Genel yakınmalar; bilhassa akşama gerçek yükselen ateş, gece terlemesi, kilo kaybı, iştahsızlık ve halsizliktir. Akciğere mahsus yakınmalar ise iki-üç haftadan uzun süren öksürük, balgam çıkarma, değişken ölçülerde kan tükürme, göğüste ve sırtta ağrı, nefes darlığı ve ses kısıklığıdır. Yakınmalar ekseriyetle yavaşça başlar, yavaş ilerler. Hastalar bu yakınmaları diğer niçinlere bağlayabilir ve doktora geç başvurabilir.
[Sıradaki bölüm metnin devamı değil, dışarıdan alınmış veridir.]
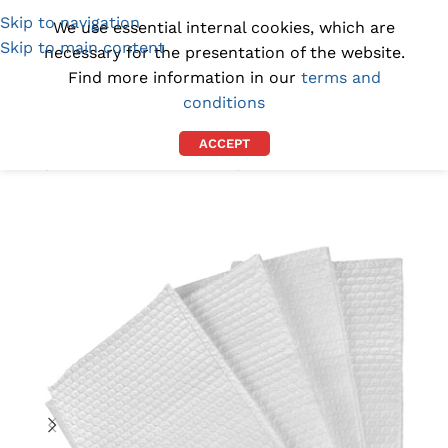
Skip to navigation
(1300) 843-369
[email protected]
We use essential internal cookies, which are
Skip to main content
necessary for the presentation of the website.
Find more information in our
terms and
conditions
ACCEPT
Home
/
CLEANROOM SUPPLIES
/
CLEANROOM WIPES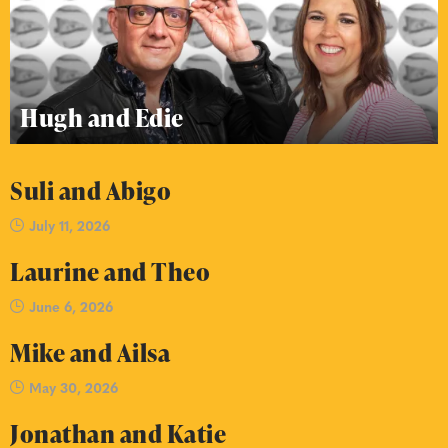
Hugh and Edie
Suli and Abigo
July 11, 2026
Laurine and Theo
June 6, 2026
Mike and Ailsa
May 30, 2026
Jonathan and Katie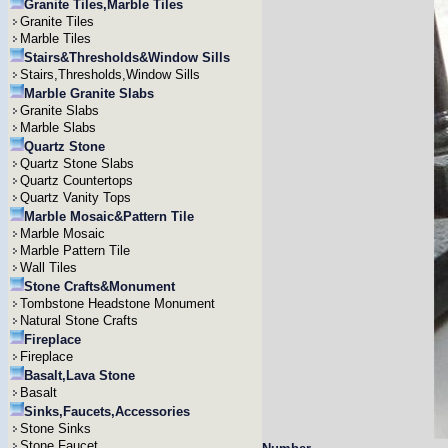
Granite Tiles,Marble Tiles
Granite Tiles
Marble Tiles
Stairs&Thresholds&Window Sills
Stairs,Thresholds,Window Sills
Marble Granite Slabs
Granite Slabs
Marble Slabs
Quartz Stone
Quartz Stone Slabs
Quartz Countertops
Quartz Vanity Tops
Marble Mosaic&Pattern Tile
Marble Mosaic
Marble Pattern Tile
Wall Tiles
Stone Crafts&Monument
Tombstone Headstone Monument
Natural Stone Crafts
Fireplace
Fireplace
Basalt,Lava Stone
Basalt
Sinks,Faucets,Accessories
Stone Sinks
Stone Faucet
Bu durum hastalığın daha fazlaca yayılmasına ve tutulan organın daha fazla tahrip bulunmasına sebep olur” biçiminde konuştu.
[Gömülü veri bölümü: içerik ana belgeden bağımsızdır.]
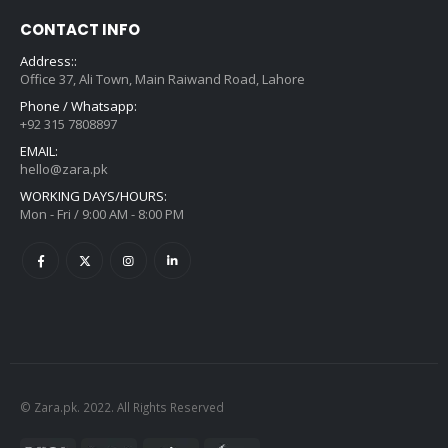
CONTACT INFO
Address::
Office 37, Ali Town, Main Raiwand Road, Lahore
Phone / Whatsapp:
+92 315 7808897
EMAIL:
hello@zara.pk
WORKING DAYS/HOURS:
Mon - Fri / 9:00 AM - 8:00 PM
© Zara.pk. 2022. All Rights Reserved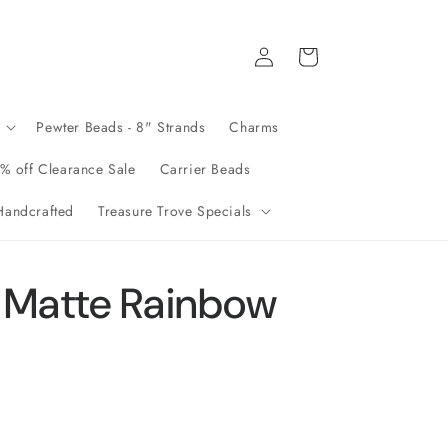
Log
Cart
in
Pewter Beads - 8" Strands
Charms
% off Clearance Sale
Carrier Beads
andcrafted
Treasure Trove Specials
 Matte Rainbow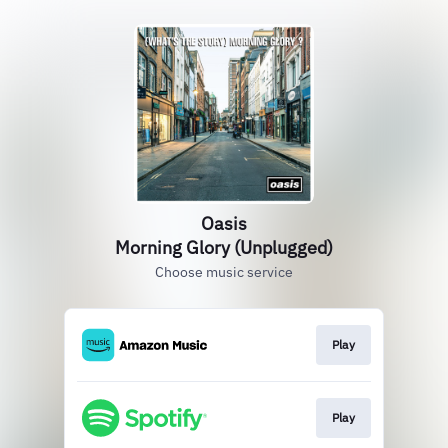
Oasis
Morning Glory (Unplugged)
Choose music service
Play
Play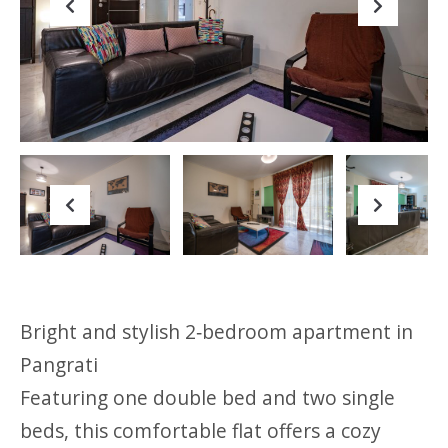
Previous
Next
Previous
Next
Bright and stylish 2‑bedroom apartment in
Pangrati
Featuring one double bed and two single
beds, this comfortable flat offers a cozy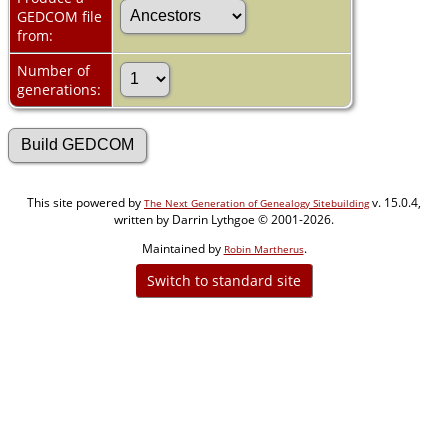
GEDCOM file
from:
Number of
generations:
This site powered by
v. 15.0.4,
The Next Generation of Genealogy Sitebuilding
written by Darrin Lythgoe © 2001-2026.
Maintained by
.
Robin Martherus
Switch to standard site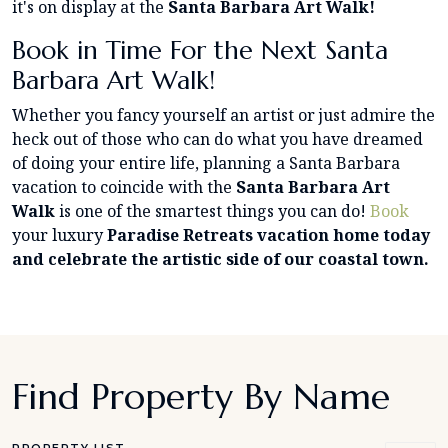
it's on display at the
Santa Barbara Art Walk!
Book in Time For the Next Santa
Barbara Art Walk!
Whether you fancy yourself an artist or just admire the
heck out of those who can do what you have dreamed
of doing your entire life, planning a Santa Barbara
vacation to coincide with the
Santa Barbara Art
Walk
is one of the smartest things you can do!
Book
your luxury
Paradise Retreats vacation home today
and celebrate the artistic side of our coastal town.
Find Property By Name
PROPERTY LIST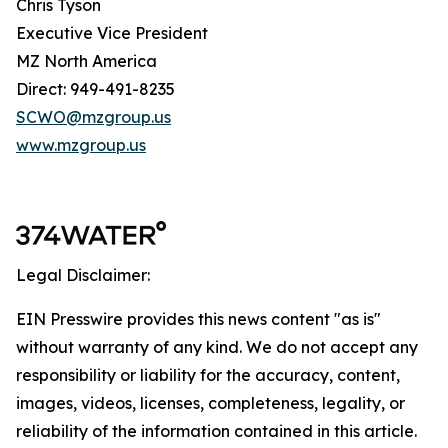
Chris Tyson
Executive Vice President
MZ North America
Direct: 949-491-8235
SCWO@mzgroup.us
www.mzgroup.us
Legal Disclaimer:
EIN Presswire provides this news content "as is"
without warranty of any kind. We do not accept any
responsibility or liability for the accuracy, content,
images, videos, licenses, completeness, legality, or
reliability of the information contained in this article.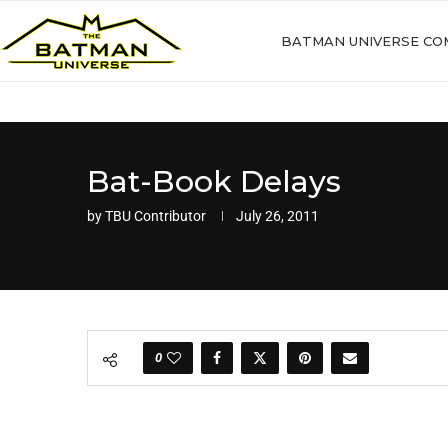
BATMAN UNIVERSE CO
Bat-Book Delays
by
TBU Contributor
July 26, 2011
0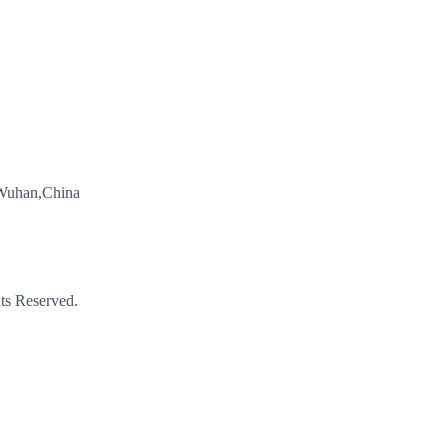
Wuhan,China
s Reserved.
Email
Phone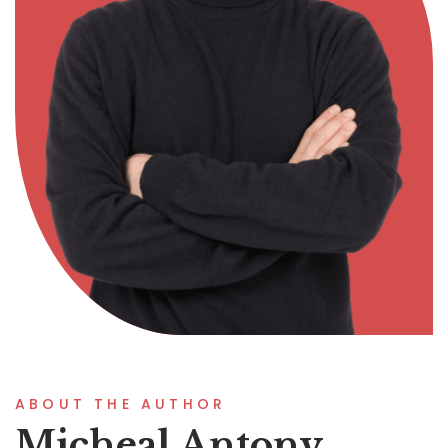
ABOUT THE AUTHOR
Micheal Antony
Hastanın tedavisinde sistemli ilaç kullanılmasının kıymetine değinen Dr. Abdüloğlu, “Bu ortada hasta etrafına basil saçar ve daha fazlaca kişinin infekte bulunmasına yol açar. Tüberküloz tanısı balgamda verem mikrobunun gösterilmesi ile temalır. Hastanın yakınmaları ve akciğer sinema bulguları tüberkülozdan şüphelenmeyi sağlar. Hastadan alınan balgam yahut öbür malzemeler laboratuvarda incelenir. Tüberküloz basilinin görülmesi ya da ekilen kültürde basil üremesiyle teşhis mutlaklaşır. Tüberkülin deri testi (TDT), PPD, kişinin daha evvel tüberküloz basiliyle karşılaşıp karşılaşmadığını gösteren bir testtir. Kişinin PPD sinin (+) olması verem hastası olduğu manasına gelmez, yalnızca verem mikrobu ile karşılaştığını gösterir. Tüberküloz tedavisinde hastalarının en az altı ay tertipli ilaç içmelerini sağlamak hayli kıymetlidir. Dünya Sıhhat Örgütü, tedavi muvaffakiyetini arttırmak için, tüberkülozlu hastaların her doz ilacının bir sıhhat çalışanı yahut eğitilmiş bir istekli tarafınca içirtilmesini temel almaktadır. Ülkemizde de “Doğrudan Gözetimli Tedavi” uygulanmaktadır. Direkt gözetimli tedavi, hastanın düzgünleşmesini garantilediği üzere bulaşmayı önleyerek toplumun korunmasını da sağlamaktadır. Verem savaşı dispanserlerinde teşhis süreçleri, tedavi, ilaçlar ve takip ücretsizdir” sözlerini kullandı.